### Excerpted passage
◇ ◇ ◇

Four weeks ago I was in the middle of a conversation when my left ear became a little clogged. I opened my mouth wide, swallowed, pinched my nose and blew out, trying to unclog it. Nothing. “Hmm, that’s strange,” I said to myself.

Two weeks of Prednisone, then a week of steroid injections directly into the ear while staying in the hospital, and then a week of home recovery, and there’s been no change, no improvement, no nothing.

The doctors are a little baffled. Sudden Hearing Loss is not as uncommon as you might think and they’re not sure of the cause. The steroids are a shot in the dark; only about a third of patients regain hearing from the treatment.

So the summer of 2017 has become the summer of my hearing loss. The summer I had to stop working out for three-plus weeks because resting is a major component of the treatment as well. It has also become the summer I’ve learned some important things.

I learned that the people of my community are caring, kind, and giving. Friends and acquaintances didn’t just ask what they could do. They did. My family had food brought to our door; I had books and treats delivered to the hospital; and visitors surprised me morning, noon, and night. I got countless WhatsApp messages, phone calls wishing me well and thoughtful gifts from abroad.

One woman – I’ll call her Claire – is a friend who’d gone through this a few years ago but had the good fortune to have her hearing restored. Claire continued to check up on me, came to visit in the hospital (a good 40 minutes from home), and regaled me with crazy stories that had me laughing. She then invited me over for coffee when I got home.

I’ve been working on bringing God into my life more, and since all this rest brought me extra time on my hands, I decided to watch some uplifting Torah lectures and rediscovered the joys of learning Torah.

In one of the lectures Paysach Krohn said something that applied to what I was going through and will stay with me for a long time.

◇ ◇ ◇

### Prompt 1
In the hearing-loss essay, about what share of patients regain their hearing from the steroid treatment?
### Prompt 2
Reproduce everything in the hearing-loss essay from "Two weeks of" down to "some important things.".

◇ ◇ ◇

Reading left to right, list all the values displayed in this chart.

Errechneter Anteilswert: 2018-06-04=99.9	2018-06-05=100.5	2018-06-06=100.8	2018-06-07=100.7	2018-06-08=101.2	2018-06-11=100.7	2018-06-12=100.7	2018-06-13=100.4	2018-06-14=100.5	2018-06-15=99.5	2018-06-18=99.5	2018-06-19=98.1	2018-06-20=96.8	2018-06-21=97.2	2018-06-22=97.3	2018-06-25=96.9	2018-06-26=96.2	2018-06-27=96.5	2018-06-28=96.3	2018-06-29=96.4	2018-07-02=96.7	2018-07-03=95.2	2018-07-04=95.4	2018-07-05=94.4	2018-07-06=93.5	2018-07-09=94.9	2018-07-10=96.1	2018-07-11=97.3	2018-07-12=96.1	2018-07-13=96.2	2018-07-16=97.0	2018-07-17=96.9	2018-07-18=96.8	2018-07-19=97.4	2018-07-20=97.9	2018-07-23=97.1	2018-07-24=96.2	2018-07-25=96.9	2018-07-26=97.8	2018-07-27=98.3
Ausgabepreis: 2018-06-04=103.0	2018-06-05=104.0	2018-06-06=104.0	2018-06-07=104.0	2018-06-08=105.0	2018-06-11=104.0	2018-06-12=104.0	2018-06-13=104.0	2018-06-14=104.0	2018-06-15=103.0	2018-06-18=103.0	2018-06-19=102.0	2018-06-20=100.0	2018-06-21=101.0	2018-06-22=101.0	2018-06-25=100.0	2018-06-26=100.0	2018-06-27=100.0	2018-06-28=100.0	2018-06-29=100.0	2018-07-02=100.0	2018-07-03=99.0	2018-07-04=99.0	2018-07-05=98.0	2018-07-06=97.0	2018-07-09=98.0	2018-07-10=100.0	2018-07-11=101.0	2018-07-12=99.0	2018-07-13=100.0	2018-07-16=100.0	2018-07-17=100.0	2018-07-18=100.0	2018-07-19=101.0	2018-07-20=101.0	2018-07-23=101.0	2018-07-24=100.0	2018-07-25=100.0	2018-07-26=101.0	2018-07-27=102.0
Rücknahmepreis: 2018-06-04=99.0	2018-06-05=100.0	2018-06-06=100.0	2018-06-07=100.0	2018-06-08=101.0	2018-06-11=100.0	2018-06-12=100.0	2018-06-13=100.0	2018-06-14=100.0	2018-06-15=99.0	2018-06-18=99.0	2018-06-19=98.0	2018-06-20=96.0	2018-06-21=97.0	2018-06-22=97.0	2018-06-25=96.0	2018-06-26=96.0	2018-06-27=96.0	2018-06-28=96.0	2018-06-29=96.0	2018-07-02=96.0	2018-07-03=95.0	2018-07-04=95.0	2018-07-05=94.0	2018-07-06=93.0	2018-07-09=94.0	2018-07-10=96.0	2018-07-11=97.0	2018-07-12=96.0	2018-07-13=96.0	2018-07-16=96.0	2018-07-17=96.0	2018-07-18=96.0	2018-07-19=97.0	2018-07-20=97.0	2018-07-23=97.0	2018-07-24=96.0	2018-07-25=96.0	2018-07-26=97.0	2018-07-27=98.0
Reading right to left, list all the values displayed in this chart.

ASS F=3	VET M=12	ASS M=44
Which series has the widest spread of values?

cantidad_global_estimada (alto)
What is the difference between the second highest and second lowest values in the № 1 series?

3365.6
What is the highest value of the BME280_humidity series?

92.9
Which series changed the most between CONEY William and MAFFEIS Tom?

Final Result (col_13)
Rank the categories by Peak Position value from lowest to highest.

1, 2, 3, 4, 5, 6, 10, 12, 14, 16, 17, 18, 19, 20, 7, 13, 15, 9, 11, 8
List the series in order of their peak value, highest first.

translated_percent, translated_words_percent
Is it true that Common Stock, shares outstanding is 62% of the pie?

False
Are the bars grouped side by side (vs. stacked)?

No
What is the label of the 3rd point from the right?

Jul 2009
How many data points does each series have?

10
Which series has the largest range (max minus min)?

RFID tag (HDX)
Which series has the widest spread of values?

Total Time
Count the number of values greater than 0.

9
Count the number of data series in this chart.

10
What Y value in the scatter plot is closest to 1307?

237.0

◇ ◇ ◇

### Reply 1
About a third.

### Reply 2
Two weeks of Prednisone, then a week of steroid injections directly into the ear while staying in the hospital, and then a week of home recovery, and there’s been no change, no improvement, no nothing.

The doctors are a little baffled. Sudden Hearing Loss is not as uncommon as you might think and they’re not sure of the cause. The steroids are a shot in the dark; only about a third of patients regain hearing from the treatment.

So the summer of 2017 has become the summer of my hearing loss. The summer I had to stop working out for three-plus weeks because resting is a major component of the treatment as well. It has also become the summer I’ve learned some important things.